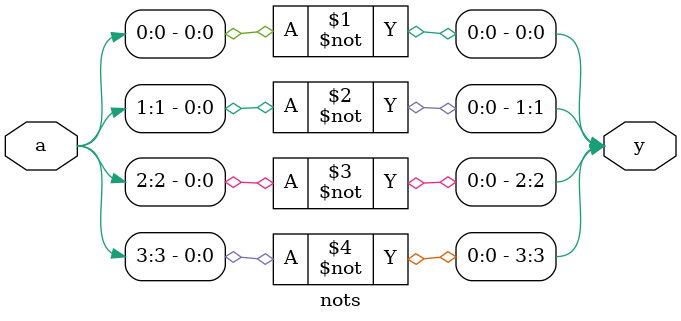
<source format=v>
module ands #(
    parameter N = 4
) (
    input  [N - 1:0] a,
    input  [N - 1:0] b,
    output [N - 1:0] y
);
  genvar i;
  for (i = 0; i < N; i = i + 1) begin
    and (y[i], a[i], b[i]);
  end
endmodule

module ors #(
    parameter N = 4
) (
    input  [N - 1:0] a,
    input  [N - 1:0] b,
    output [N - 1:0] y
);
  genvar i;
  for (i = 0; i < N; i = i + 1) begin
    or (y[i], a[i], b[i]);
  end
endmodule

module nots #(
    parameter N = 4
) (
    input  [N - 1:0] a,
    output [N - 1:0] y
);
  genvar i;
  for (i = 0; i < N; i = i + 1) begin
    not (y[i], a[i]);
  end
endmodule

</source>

...

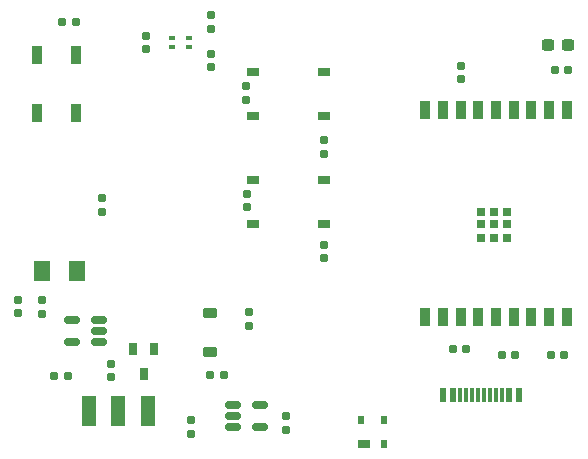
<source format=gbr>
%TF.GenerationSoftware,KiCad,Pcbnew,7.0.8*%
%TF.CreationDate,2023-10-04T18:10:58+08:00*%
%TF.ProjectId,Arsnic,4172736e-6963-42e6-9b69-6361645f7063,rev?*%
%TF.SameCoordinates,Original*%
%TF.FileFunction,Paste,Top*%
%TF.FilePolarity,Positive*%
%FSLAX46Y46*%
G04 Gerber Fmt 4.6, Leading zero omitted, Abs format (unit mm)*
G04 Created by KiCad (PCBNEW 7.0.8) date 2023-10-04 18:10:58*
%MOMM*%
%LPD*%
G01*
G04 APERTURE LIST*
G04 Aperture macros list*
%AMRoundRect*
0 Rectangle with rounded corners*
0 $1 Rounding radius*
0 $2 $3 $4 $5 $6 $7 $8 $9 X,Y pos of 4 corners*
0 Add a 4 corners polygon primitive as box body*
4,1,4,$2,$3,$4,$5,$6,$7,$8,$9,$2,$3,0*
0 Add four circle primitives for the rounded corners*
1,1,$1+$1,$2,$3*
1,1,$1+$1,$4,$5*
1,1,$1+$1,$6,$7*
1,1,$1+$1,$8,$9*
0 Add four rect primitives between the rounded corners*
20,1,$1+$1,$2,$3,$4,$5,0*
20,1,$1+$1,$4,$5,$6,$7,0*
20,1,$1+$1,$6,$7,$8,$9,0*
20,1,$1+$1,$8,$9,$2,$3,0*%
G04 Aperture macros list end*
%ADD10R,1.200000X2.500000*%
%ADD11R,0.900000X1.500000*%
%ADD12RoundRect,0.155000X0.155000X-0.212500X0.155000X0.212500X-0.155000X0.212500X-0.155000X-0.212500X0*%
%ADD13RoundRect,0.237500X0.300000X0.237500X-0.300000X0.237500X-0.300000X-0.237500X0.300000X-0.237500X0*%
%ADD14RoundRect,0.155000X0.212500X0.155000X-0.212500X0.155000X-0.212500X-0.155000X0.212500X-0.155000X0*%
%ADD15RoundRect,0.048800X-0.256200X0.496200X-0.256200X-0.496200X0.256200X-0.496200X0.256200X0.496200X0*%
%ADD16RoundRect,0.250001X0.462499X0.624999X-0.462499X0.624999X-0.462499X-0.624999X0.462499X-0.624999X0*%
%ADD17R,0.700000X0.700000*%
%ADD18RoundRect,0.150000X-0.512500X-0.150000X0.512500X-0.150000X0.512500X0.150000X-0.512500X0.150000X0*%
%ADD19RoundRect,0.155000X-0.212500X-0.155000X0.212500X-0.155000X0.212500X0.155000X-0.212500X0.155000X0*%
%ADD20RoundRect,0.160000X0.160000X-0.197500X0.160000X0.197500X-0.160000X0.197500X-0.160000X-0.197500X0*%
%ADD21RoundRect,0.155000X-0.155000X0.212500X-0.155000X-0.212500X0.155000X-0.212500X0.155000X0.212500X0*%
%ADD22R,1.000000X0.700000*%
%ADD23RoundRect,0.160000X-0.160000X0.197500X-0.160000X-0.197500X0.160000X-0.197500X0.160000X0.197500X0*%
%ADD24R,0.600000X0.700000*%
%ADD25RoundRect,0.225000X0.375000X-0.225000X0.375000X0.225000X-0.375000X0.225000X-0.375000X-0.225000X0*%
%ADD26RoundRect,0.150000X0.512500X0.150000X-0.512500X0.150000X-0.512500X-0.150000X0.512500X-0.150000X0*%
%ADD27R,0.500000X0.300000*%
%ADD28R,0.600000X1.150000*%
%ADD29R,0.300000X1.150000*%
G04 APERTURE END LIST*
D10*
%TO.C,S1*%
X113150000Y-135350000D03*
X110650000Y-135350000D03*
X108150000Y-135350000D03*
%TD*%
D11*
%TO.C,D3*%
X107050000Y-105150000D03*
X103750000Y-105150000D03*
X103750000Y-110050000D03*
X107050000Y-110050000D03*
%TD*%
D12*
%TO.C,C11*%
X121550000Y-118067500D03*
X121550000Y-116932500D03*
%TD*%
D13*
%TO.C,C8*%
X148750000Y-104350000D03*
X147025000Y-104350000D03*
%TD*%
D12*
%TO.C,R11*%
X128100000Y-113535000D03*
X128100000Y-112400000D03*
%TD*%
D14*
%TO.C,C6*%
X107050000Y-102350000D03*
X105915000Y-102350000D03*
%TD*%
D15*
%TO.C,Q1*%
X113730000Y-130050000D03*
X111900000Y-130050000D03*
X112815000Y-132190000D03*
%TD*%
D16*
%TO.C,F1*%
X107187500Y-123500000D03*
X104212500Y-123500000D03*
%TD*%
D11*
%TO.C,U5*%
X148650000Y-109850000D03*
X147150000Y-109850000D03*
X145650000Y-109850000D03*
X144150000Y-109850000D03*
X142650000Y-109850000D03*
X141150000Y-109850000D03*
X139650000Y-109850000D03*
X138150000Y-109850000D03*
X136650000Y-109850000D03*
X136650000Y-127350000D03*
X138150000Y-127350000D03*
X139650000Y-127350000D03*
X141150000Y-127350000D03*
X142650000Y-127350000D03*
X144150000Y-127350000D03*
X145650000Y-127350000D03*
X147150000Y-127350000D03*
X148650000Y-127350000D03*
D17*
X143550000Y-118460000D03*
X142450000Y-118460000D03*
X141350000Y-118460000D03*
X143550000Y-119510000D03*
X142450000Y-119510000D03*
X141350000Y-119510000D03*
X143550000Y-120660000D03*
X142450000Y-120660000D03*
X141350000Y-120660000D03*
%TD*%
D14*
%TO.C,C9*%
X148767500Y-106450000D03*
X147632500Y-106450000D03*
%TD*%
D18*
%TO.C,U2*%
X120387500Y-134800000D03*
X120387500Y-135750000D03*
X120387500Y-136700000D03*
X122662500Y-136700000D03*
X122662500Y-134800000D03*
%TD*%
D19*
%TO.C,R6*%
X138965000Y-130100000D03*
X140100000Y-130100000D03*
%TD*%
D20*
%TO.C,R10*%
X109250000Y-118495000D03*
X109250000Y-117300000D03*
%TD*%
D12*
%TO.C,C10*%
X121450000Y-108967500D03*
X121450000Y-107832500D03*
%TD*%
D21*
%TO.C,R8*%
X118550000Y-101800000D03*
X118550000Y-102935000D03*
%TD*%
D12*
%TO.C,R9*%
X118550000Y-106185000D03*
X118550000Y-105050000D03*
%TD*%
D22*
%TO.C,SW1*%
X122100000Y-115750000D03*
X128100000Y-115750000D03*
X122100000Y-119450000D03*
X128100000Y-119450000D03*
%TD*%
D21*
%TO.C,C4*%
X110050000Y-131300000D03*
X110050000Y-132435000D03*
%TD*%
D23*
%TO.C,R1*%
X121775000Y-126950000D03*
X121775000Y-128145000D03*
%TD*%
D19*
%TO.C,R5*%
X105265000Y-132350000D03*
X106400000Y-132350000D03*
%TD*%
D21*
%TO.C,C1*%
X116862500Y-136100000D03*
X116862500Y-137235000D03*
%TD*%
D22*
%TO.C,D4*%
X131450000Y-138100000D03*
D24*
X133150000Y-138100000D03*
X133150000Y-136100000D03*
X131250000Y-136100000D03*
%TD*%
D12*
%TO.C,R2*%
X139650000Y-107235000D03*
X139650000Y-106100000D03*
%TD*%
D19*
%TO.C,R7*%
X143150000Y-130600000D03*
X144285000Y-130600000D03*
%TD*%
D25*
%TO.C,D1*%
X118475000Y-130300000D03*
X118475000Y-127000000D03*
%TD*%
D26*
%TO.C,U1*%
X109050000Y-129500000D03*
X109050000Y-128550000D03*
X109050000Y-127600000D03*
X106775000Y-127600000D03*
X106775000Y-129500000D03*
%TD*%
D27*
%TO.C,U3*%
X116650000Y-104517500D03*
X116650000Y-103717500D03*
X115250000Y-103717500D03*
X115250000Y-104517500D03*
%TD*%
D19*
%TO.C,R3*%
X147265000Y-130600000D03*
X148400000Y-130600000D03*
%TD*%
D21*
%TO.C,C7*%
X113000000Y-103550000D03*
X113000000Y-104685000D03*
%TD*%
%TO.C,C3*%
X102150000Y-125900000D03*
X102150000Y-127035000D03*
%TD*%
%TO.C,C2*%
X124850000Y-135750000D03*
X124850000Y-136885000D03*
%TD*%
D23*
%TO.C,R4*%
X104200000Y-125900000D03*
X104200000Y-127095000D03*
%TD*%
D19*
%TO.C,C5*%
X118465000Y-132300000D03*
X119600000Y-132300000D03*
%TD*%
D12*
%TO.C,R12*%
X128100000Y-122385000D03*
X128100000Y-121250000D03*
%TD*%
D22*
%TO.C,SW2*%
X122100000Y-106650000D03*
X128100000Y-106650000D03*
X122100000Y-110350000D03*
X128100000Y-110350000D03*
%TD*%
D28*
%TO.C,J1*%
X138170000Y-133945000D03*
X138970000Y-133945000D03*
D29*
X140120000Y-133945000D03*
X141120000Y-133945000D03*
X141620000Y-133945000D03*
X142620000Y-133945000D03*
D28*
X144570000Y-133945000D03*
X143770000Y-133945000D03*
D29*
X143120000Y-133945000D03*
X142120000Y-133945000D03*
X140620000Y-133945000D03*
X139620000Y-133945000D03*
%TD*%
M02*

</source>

* WHAT YOU WILL DO *
In the listing above, find the line with "X105915000Y-102350000D03*" and the line with "X139650000Y-127350000D03*", then reproduce both and every line between them exactly.

* ANSWER TO THIS TASK *
X105915000Y-102350000D03*
%TD*%
D15*
%TO.C,Q1*%
X113730000Y-130050000D03*
X111900000Y-130050000D03*
X112815000Y-132190000D03*
%TD*%
D16*
%TO.C,F1*%
X107187500Y-123500000D03*
X104212500Y-123500000D03*
%TD*%
D11*
%TO.C,U5*%
X148650000Y-109850000D03*
X147150000Y-109850000D03*
X145650000Y-109850000D03*
X144150000Y-109850000D03*
X142650000Y-109850000D03*
X141150000Y-109850000D03*
X139650000Y-109850000D03*
X138150000Y-109850000D03*
X136650000Y-109850000D03*
X136650000Y-127350000D03*
X138150000Y-127350000D03*
X139650000Y-127350000D03*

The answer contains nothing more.